SALEM — The LEAP for Education Summer Work program’s gallery walk showcased the talent and intelligence of 100 students at Salem State University’s South Campus on Thursday.
Of the 50 students from Lynn who participated in the program, three students also had the opportunity to present for Lt. Gov. Kim Driscoll and state Reps Dan Cahill and Manny Cruz.
The LEAP for Education Summer Work program recruits high-school students from Lynn and Salem to participate in a 20-hour paid work week. Students are paired with a mentor from a field that matches their interests after taking a career-interests quiz.
During the six-week program, students participate in career-readiness and financial-literacy workshops, hear from professionals in different fields, participate in college fairs, and ultimately complete a project that challenges them to display skills they learned in the field they are interested in.
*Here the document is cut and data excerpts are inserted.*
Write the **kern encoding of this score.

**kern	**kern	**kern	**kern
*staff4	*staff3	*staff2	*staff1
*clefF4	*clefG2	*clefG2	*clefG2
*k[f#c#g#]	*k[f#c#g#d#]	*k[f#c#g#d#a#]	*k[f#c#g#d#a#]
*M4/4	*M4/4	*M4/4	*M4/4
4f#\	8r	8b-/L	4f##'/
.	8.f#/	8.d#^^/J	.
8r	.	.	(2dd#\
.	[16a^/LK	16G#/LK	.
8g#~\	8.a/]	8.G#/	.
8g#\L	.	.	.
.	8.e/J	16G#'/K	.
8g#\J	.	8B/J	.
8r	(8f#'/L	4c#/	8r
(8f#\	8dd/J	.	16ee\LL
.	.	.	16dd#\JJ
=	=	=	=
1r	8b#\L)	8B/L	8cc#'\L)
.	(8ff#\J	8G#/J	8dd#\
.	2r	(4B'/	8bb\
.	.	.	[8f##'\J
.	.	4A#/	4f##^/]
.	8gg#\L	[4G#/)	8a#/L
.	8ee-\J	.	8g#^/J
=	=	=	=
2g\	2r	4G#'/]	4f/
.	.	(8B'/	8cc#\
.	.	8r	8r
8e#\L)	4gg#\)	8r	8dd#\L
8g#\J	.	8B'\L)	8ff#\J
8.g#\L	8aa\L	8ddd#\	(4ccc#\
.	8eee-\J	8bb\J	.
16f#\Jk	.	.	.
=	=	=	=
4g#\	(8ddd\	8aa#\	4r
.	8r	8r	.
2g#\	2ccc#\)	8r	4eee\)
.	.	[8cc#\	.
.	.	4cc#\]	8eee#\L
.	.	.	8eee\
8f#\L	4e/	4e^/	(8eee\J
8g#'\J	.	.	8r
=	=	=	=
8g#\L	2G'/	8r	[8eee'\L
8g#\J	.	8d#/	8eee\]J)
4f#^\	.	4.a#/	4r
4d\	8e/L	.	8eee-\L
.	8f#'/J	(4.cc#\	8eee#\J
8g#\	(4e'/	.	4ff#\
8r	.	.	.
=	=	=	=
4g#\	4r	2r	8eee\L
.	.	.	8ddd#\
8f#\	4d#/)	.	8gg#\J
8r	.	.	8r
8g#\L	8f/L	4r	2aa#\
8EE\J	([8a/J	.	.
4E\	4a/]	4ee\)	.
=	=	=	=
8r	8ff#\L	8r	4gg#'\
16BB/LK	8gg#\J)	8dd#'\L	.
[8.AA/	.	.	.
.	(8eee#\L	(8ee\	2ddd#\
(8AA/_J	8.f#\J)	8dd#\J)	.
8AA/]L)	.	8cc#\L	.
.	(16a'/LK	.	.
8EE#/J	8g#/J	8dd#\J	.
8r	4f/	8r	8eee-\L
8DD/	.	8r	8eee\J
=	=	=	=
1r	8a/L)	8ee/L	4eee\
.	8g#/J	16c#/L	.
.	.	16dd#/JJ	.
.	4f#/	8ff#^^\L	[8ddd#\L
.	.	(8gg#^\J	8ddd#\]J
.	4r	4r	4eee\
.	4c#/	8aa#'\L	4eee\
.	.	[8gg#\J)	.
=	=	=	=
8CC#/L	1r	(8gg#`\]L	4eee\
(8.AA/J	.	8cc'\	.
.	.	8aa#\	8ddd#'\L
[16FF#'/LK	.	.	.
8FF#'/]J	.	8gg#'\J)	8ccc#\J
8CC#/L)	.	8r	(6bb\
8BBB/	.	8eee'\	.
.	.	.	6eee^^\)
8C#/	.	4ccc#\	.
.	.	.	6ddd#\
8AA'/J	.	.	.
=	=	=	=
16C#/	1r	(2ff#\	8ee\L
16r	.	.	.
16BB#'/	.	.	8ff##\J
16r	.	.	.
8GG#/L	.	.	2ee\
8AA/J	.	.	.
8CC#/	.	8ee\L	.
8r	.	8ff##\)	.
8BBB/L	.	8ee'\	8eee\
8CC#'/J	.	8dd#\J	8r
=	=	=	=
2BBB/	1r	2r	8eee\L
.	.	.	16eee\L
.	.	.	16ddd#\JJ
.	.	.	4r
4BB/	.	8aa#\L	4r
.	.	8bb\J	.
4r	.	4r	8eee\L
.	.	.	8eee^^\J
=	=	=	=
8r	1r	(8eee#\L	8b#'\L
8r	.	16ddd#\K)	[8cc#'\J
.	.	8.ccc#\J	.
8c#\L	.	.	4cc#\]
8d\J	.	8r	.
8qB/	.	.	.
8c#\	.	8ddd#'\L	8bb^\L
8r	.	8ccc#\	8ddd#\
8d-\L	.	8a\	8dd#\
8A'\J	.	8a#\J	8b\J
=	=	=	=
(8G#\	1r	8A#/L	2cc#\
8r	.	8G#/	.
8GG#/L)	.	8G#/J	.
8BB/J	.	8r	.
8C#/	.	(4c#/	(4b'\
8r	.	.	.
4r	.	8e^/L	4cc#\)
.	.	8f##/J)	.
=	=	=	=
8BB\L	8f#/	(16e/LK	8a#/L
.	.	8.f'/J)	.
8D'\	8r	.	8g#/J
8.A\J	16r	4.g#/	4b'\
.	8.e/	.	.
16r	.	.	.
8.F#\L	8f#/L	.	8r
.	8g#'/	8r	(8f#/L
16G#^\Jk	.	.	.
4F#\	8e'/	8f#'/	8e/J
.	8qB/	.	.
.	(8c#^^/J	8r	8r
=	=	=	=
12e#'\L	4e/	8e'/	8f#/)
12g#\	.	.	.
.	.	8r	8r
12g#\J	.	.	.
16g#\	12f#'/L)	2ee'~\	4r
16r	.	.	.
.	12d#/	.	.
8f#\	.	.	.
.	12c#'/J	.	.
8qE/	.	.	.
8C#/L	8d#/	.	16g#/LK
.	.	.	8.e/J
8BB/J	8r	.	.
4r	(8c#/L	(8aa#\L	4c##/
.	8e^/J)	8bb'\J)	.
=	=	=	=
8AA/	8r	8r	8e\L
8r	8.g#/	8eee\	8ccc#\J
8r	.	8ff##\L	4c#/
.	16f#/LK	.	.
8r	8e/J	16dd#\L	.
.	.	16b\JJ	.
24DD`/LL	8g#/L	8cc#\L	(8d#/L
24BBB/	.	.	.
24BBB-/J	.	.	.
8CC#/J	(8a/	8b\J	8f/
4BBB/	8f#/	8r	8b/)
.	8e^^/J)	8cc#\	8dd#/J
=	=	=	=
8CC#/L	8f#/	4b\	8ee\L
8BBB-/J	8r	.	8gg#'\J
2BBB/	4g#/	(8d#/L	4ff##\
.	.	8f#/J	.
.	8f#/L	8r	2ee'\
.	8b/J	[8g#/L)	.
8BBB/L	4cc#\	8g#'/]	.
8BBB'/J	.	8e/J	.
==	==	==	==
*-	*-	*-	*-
LEAP Director of High School and Post-Secondary Programs Elizabeth Grella said the program this year “was overall extremely successful.”
“I think the projects are a testament to how serious the kids were taking it, and how much creativity and depth and effort they put into these projects,” Grella said.
Liam Garcia, a rising freshman at Frederick Douglass Collegiate Academy, said he wants to be an architect like his father. He built a bridge with rulers and popsicle sticks with the goal of testing its strength with weights. The bridge ultimately broke at 51.8 pounds.
He added that he wants to become an architect because the only thing that limits an architect’s creativity is their brain.
Garcia’s mentor was Reed Brockman, a civil engineer at AECOM who also heads a bridge-building competition for fifth-graders through high-school seniors.
“You can tell he really loves what he’s doing,” Brockman said. “You can just tell he’s going to stick with it.”
Carla Rodriguez, a rising freshman at Lynn Tech, created a model for a robot designed to clean the bottom of the sea for her project.
She said she has had the idea of creating the robot for a long time, and thought this project was the perfect opportunity for her to pursue the idea.
Rodriguez also created a simulation of what the robot would look like if it were submerged in water, cleaning the ocean.
Alex Gonzalez, a rising junior at Lynn English High School, said he would definitely do the program again next year.
“I’m always confident when I’m in this building,” he said.
Gonzalez focused his project on how to become a software engineer. He taught his peers and legislators what colleges offer the best computer-science programs and what the salary range for a software engineer is.
He said he wanted to encourage his peers to “always smile and always remember that they are not useless.”